Records:
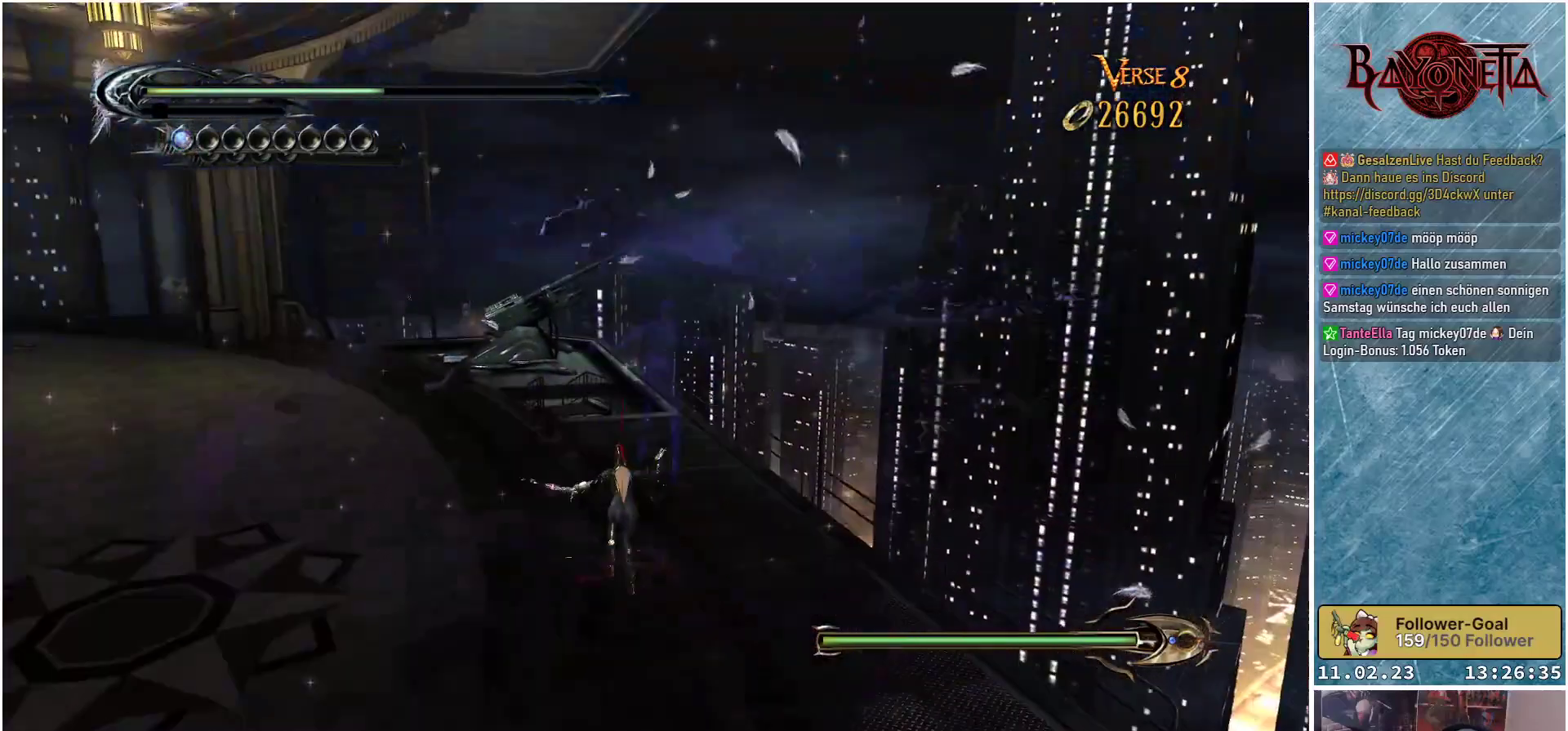
{"buttons": ["R2"], "left_stick": "up", "right_stick": "center", "events": [[184, "A", "down"], [334, "A", "up"], [401, "R2", "down"]]}
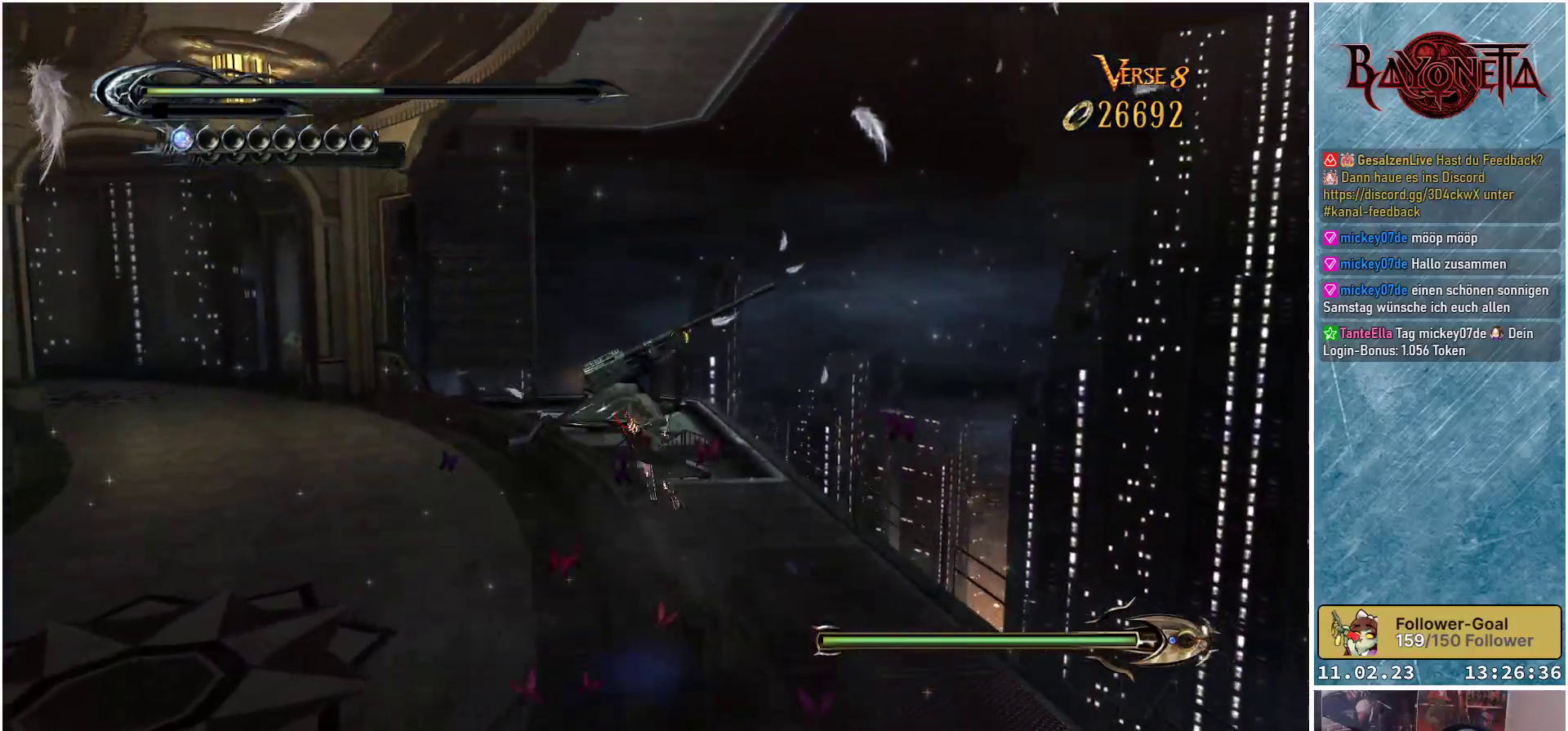
{"buttons": [], "left_stick": "up", "right_stick": "center", "events": [[100, "R2", "up"]]}
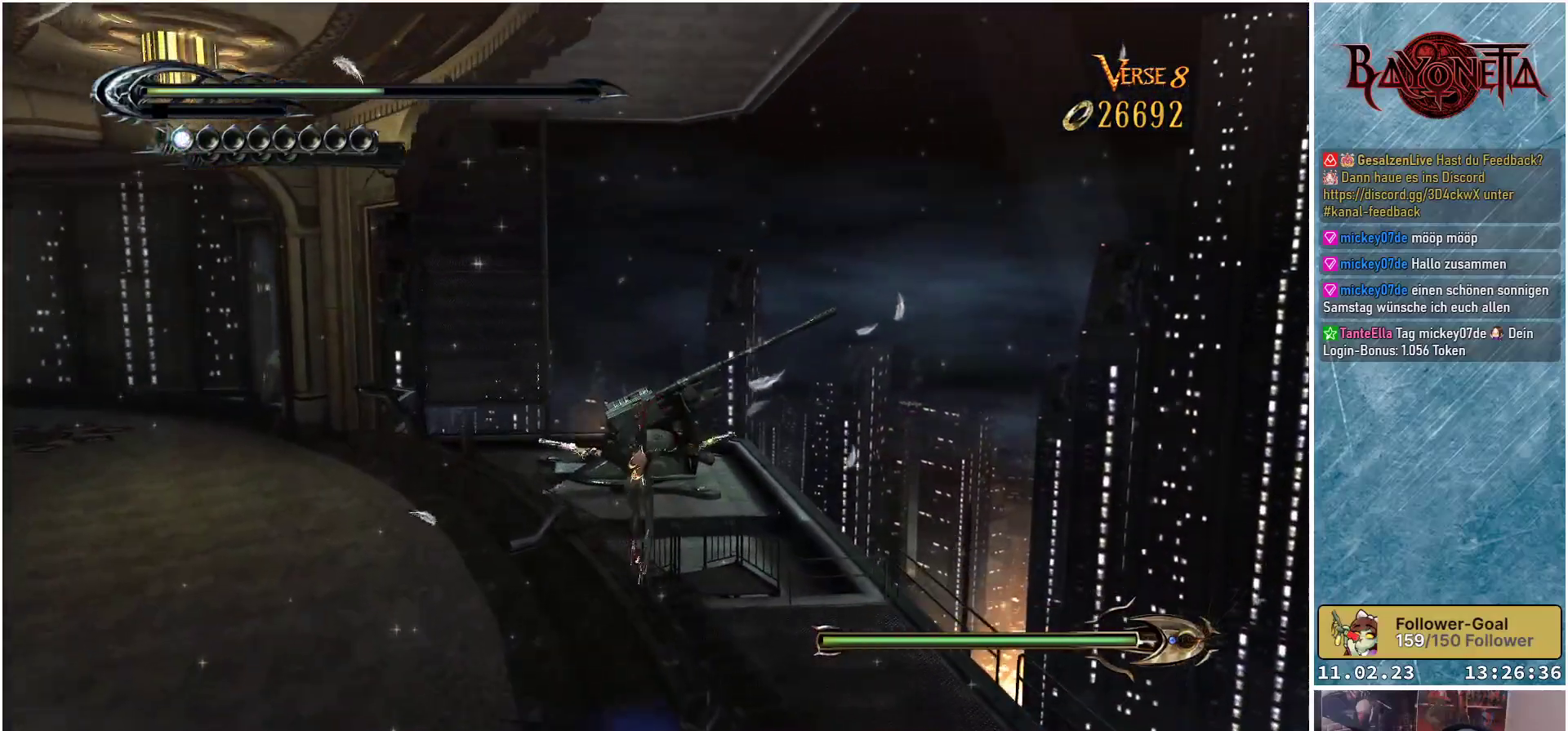
{"buttons": [], "left_stick": "up", "right_stick": "center", "events": [[334, "A", "down"], [501, "A", "up"]]}
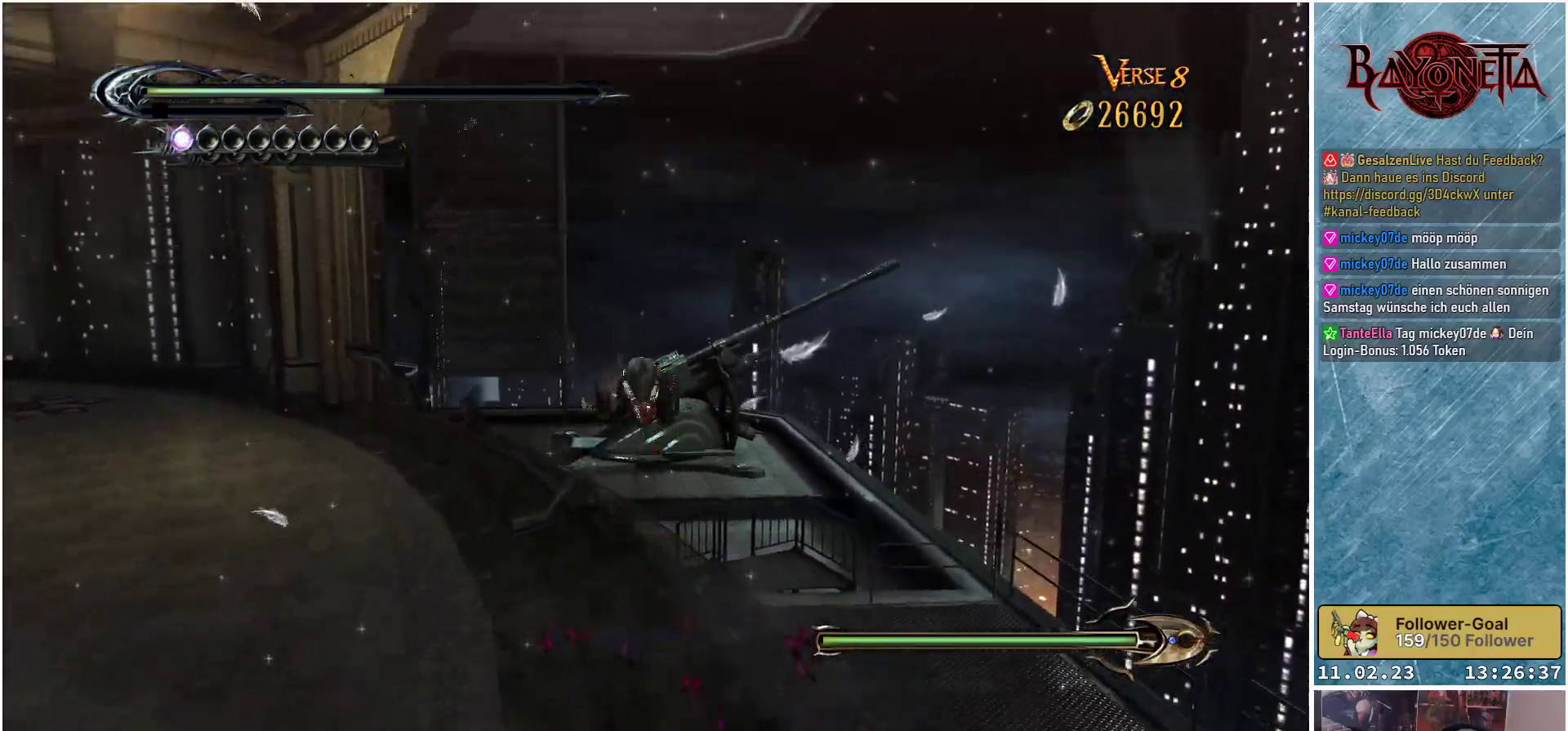
{"buttons": ["R2"], "left_stick": "up", "right_stick": "center", "events": [[83, "R2", "down"], [267, "R2", "up"], [434, "R2", "down"]]}
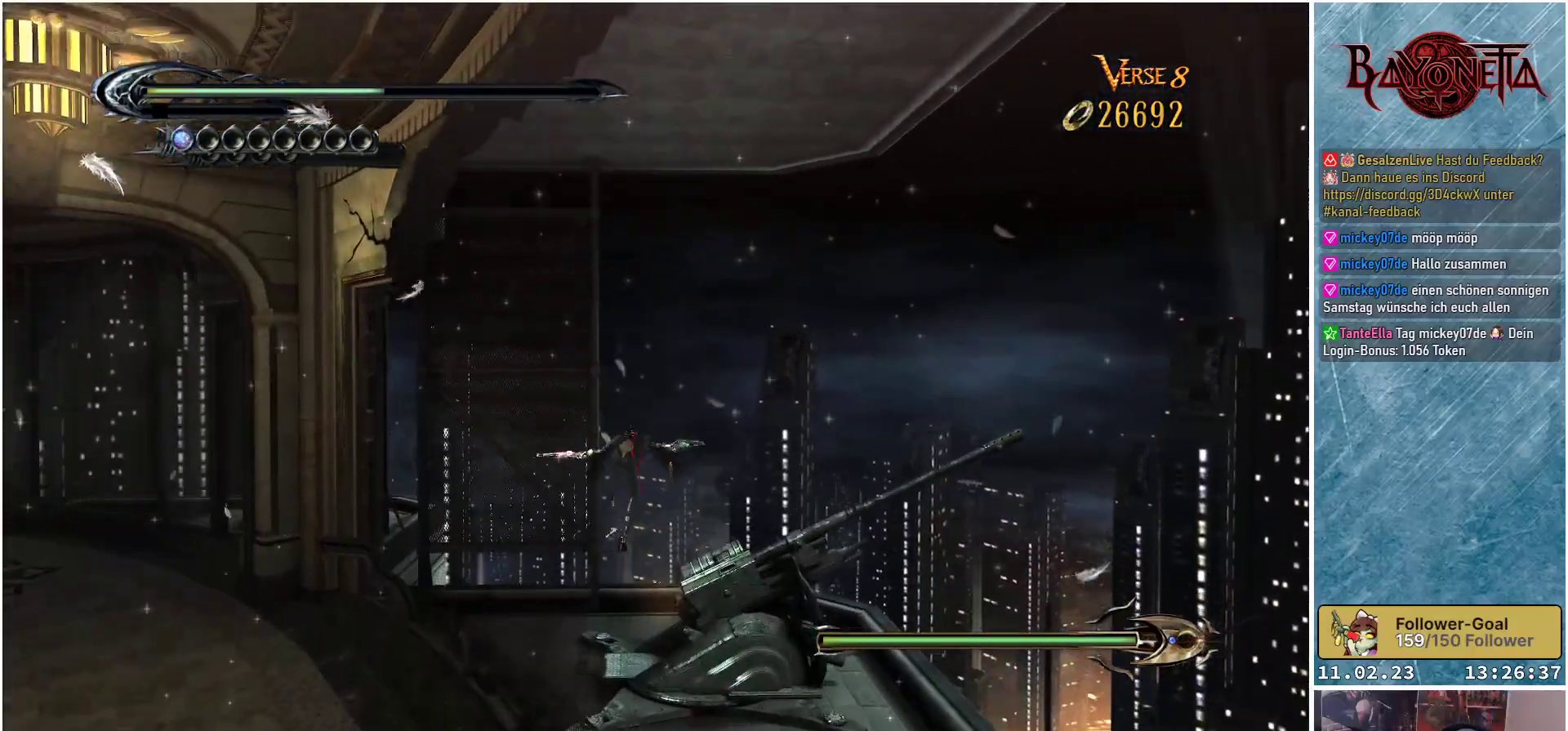
{"buttons": [], "left_stick": "up", "right_stick": "down-right", "events": [[84, "R2", "up"], [384, "right_stick", "down-right"]]}
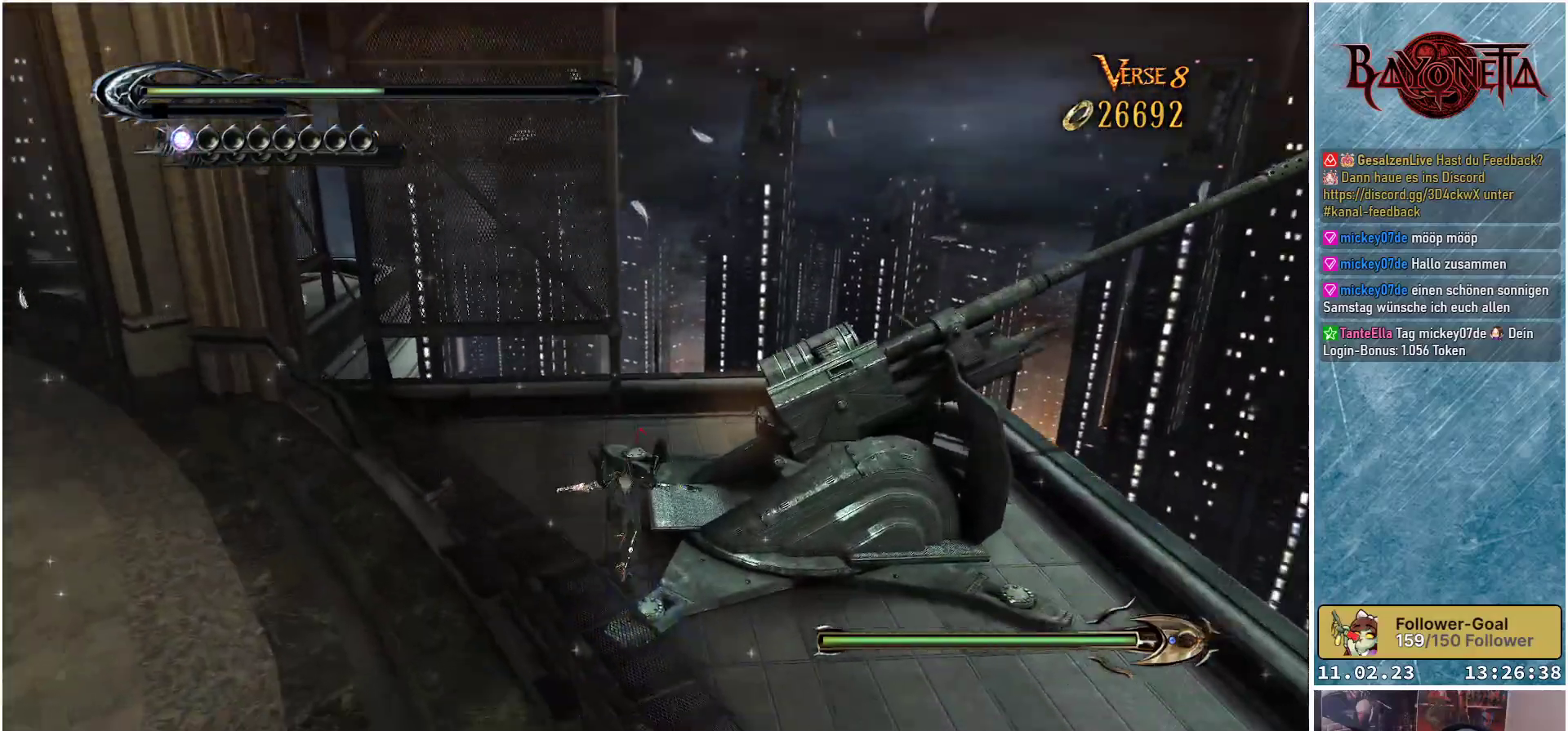
{"buttons": [], "left_stick": "center", "right_stick": "center", "events": [[150, "left_stick", "up-right"], [183, "right_stick", "center"], [350, "X", "down"], [367, "left_stick", "center"], [450, "X", "up"]]}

Exercise details: After removing the pictures, transcribe the listing above exactly.

Final answer:
{"buttons": ["R2"], "left_stick": "up", "right_stick": "center", "events": [[184, "A", "down"], [334, "A", "up"], [401, "R2", "down"]]}
{"buttons": [], "left_stick": "up", "right_stick": "center", "events": [[100, "R2", "up"]]}
{"buttons": [], "left_stick": "up", "right_stick": "center", "events": [[334, "A", "down"], [501, "A", "up"]]}
{"buttons": ["R2"], "left_stick": "up", "right_stick": "center", "events": [[83, "R2", "down"], [267, "R2", "up"], [434, "R2", "down"]]}
{"buttons": [], "left_stick": "up", "right_stick": "down-right", "events": [[84, "R2", "up"], [384, "right_stick", "down-right"]]}
{"buttons": [], "left_stick": "center", "right_stick": "center", "events": [[150, "left_stick", "up-right"], [183, "right_stick", "center"], [350, "X", "down"], [367, "left_stick", "center"], [450, "X", "up"]]}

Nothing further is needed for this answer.